While working as a postdoctoral fellow at the Ohio State University in Columbus, 1974–76, in the laboratory of Garfield P. Royer, we routinely used the water soluble carbodiimide 1-ethyl-3-(3-dimethylaminopropyl)carbodiimide hydrochloride for enzyme immobilizations. It was a typical academic lab of the time and somewhat grubby. One day I decided to wipe down a hood and used a sponge and water. I did not wear gloves. Big mistake! My hands and palms turned a purple red as if they had been burned. A couple of hours later I developed hives over much of my body, which itched a lot. I went to the emergency room and was treated for an allergic reaction. Fortunately, my lungs were not involved.
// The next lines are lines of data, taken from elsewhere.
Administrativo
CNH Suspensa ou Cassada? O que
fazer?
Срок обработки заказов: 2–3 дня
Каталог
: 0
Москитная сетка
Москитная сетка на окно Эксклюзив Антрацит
Thereafter, I was extremely cautious with the carbodiimide and had no further problems. It never occurred to me to say much about it at the time. Thank you for publishing this warning on allergic reactions from working with coupling agents (C&EN, Jan. 13, 2020, page 4).
Frederick A. Liberatore
I consider Carolyn Bertozzi to be the finest carbohydrate chemist of my lifetime. Now a retired (50-year American Chemical Society member) sugar/polysaccharide chemist, I recognize the range and significance of her accomplishments. That said, I believe that the phrase under the title of her profile in the Feb. 3 issue (“As she turns from building biological tools to building biotech companies”) understates her current status and impact. While building companies, she and her team also not only continue to develop tools but also advance knowledge in this extremely complex area of glycoscience. It is a pleasure to follow and learn from her research. Dr. Bertozzi was brave to enter this area “on the ground floor.”